_Exercise aim_
Pull every line from the records that has the word "left" in it.

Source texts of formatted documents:
# # # #

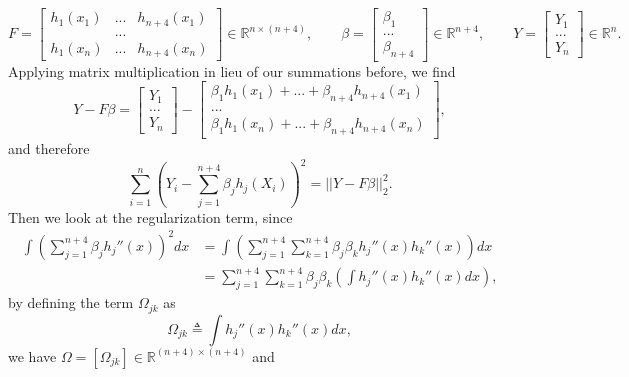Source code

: \begin{equation}
    F = \begin{bmatrix} 
             h_1(x_1) & ... & h_{n+4}(x_1) \\ 
             & ... & \\
             h_{1}(x_n) & ... & h_{n+4}(x_n)
        \end{bmatrix} \in \mathbb{R}^{n \times (n+4)}, \qquad
    \beta = \begin{bmatrix} \beta_1 \\ ... \\ \beta_{n+4} \end{bmatrix} \in \mathbb{R}^{n+4}, \qquad 
    Y = \begin{bmatrix} Y_1 \\ ... \\ Y_n \end{bmatrix} \in \mathbb{R}^{n}.
\end{equation}
Applying matrix multiplication in lieu of our summations before, we find
\begin{equation*}
    Y - F \beta = \begin{bmatrix} Y_1 \\ ... \\ Y_n \end{bmatrix} - \begin{bmatrix} \beta_1h_1(x_1) + ... + \beta_{n+4}h_{n+4}(x_1) \\ ... \\ \beta_1h_1(x_n) + ... + \beta_{n+4}h_{n+4}(x_n) \end{bmatrix},
\end{equation*}
and therefore
\begin{equation*}
    \sum_{i=1}^n \left(Y_i - \sum_{j=1}^{n+4} \beta_jh_j(X_i)\right)^2 = ||Y - F\beta||_2^2.
\end{equation*}
Then we look at the regularization term, since
\begin{align*}
    \int \left( \sum_{j=1}^{n+4} \beta_jh_j''(x) \right)^2dx & = \int \left( \sum_{j=1}^{n+4} \sum_{k=1}^{n+4} \beta_j\beta_k h_j''(x) h_k''(x) \right)dx \\
    &= \sum_{j=1}^{n+4}\sum_{k=1}^{n+4} \beta_j\beta_k \left( \int h_j''(x)h_k''(x)dx \right),
\end{align*}
by defining the term $\Omega_{jk}$ as
\begin{equation*}
    \Omega_{jk} \triangleq \int h_j''(x)h_k''(x)dx,
\end{equation*}
we have $\Omega = [\Omega_{jk}] \in \mathbb{R}^{(n+4)\times(n+4)}$ and
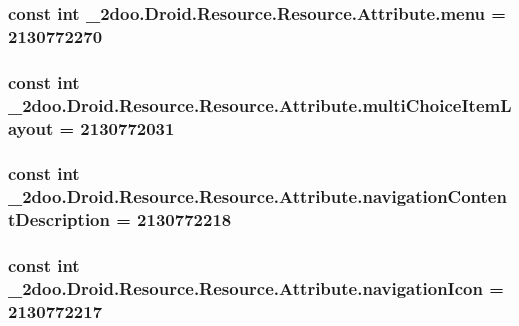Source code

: \hypertarget{class__2doo_1_1_droid_1_1_resource_1_1_attribute_23a27636bba3e0ec4cf84d2d36ca5ebd}{
\subsubsection[{menu}]{\setlength{\rightskip}{0pt plus 5cm}const int \_\-2doo.Droid.Resource.Resource.Attribute.menu = 2130772270}}
\label{class__2doo_1_1_droid_1_1_resource_1_1_attribute_23a27636bba3e0ec4cf84d2d36ca5ebd}


\hypertarget{class__2doo_1_1_droid_1_1_resource_1_1_attribute_60b910ff947fe47f253ef3f7672d14b4}{
\subsubsection[{multiChoiceItemLayout}]{\setlength{\rightskip}{0pt plus 5cm}const int \_\-2doo.Droid.Resource.Resource.Attribute.multiChoiceItemLayout = 2130772031}}
\label{class__2doo_1_1_droid_1_1_resource_1_1_attribute_60b910ff947fe47f253ef3f7672d14b4}


\hypertarget{class__2doo_1_1_droid_1_1_resource_1_1_attribute_cd34015af816ca708edb975d4b12d50f}{
\subsubsection[{navigationContentDescription}]{\setlength{\rightskip}{0pt plus 5cm}const int \_\-2doo.Droid.Resource.Resource.Attribute.navigationContentDescription = 2130772218}}
\label{class__2doo_1_1_droid_1_1_resource_1_1_attribute_cd34015af816ca708edb975d4b12d50f}


\hypertarget{class__2doo_1_1_droid_1_1_resource_1_1_attribute_6d1b19ce516a1649bd4b34343e67021c}{
\subsubsection[{navigationIcon}]{\setlength{\rightskip}{0pt plus 5cm}const int \_\-2doo.Droid.Resource.Resource.Attribute.navigationIcon = 2130772217}}
\label{class__2doo_1_1_droid_1_1_resource_1_1_attribute_6d1b19ce516a1649bd4b34343e67021c}


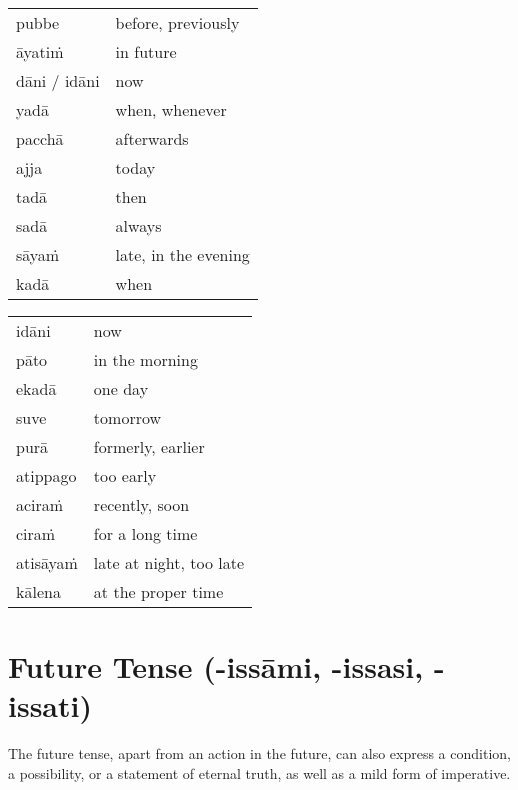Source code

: \documentclass[11pt,oneside]{memoir}
\begin{document}
\begin{multicols}{2}

\begin{center}
\begin{tabular}{ll}
pubbe & before, previously\\[0pt]
āyatiṁ & in future\\[0pt]
dāni / idāni & now\\[0pt]
yadā & when, whenever\\[0pt]
pacchā & afterwards\\[0pt]
ajja & today\\[0pt]
tadā & then\\[0pt]
sadā & always\\[0pt]
sāyaṁ & late, in the evening\\[0pt]
kadā & when\\[0pt]
\end{tabular}
\end{center}

\columnbreak

\begin{center}
\begin{tabular}{ll}
idāni & now\\[0pt]
pāto & in the morning\\[0pt]
ekadā & one day\\[0pt]
suve & tomorrow\\[0pt]
purā & formerly, earlier\\[0pt]
atippago & too early\\[0pt]
aciraṁ & recently, soon\\[0pt]
ciraṁ & for a long time\\[0pt]
atisāyaṁ & late at night, too late\\[0pt]
kālena & at the proper time\\[0pt]
\end{tabular}
\end{center}

\end{multicols}

\section{Future Tense (-issāmi, -issasi, -issati)}
\label{sec:orgacd4618}

The future tense, apart from an action in the future, can also express a
condition, a possibility, or a statement of eternal truth, as well as a mild
form of imperative.
\end{document}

# # # #

_Your solution_
    \sum_{i=1}^n \left(Y_i - \sum_{j=1}^{n+4} \beta_jh_j(X_i)\right)^2 = ||Y - F\beta||_2^2.
    \int \left( \sum_{j=1}^{n+4} \beta_jh_j''(x) \right)^2dx & = \int \left( \sum_{j=1}^{n+4} \sum_{k=1}^{n+4} \beta_j\beta_k h_j''(x) h_k''(x) \right)dx \\
    &= \sum_{j=1}^{n+4}\sum_{k=1}^{n+4} \beta_j\beta_k \left( \int h_j''(x)h_k''(x)dx \right),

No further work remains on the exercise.